The homebuyers had letters of allotment from the developer, and they had approached MahaRERA seeking refund of the money paid to the developer under section 18 of the RERA Act. But the adjudicating officer BD Kapadnis had held that under Section 18 an agreement for sale was necesary.

The appeal said that the buyers had letters of allotment on the basis of which they made the payments for purchase of flats in the proposed Bhagtani Serenity building. And the adjudicating officer had drawn a wrong conclusion by saying that the allotment letter is the first stage followed by the agreement of sale. The order was posted on the MahaRERA website on May 23.
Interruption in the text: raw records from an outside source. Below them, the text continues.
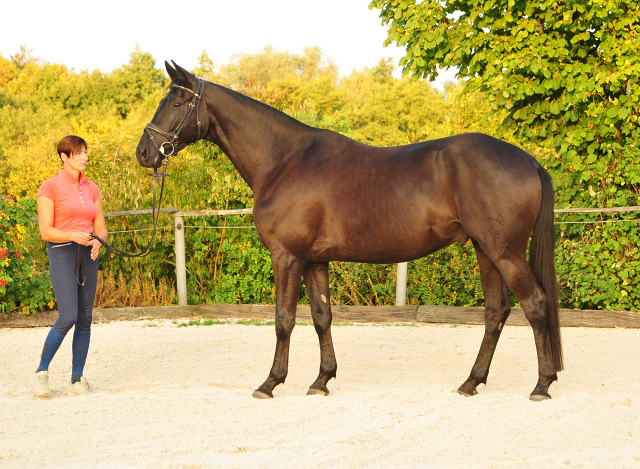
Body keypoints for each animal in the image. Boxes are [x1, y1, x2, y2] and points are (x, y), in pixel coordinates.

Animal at [135, 60, 560, 400]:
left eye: (176, 103)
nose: (144, 152)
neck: (284, 160)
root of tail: (527, 161)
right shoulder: (314, 261)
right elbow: (322, 317)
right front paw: (322, 381)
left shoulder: (287, 256)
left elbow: (284, 320)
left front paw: (270, 383)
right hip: (486, 250)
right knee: (496, 312)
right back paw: (472, 382)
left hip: (504, 252)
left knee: (536, 304)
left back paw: (541, 385)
The tribunal heard the matter and after citing Section 18 (1) (1) of RERA, stated that there cannot be strict use of the terminology of 'agreement for sale'. It said that there are cases where suits are filed based on oral terms and such suits are not thrown away, even in their apex stage, on the grounds of that the terms were oral.

It said that in the present case, the parties had agreed to certain terms, as the letter of allotment showed.

The tribunal, further citing section 2 (c) of RERA, said that it was only a difference of nomenclature between an allotment letter and an agreement of sale.

It set aside the order passed on December 29, 2017, and asked the developer to pay Rs 15,000 to each allottee. The parties were asked to appear before the adjudicating officer again.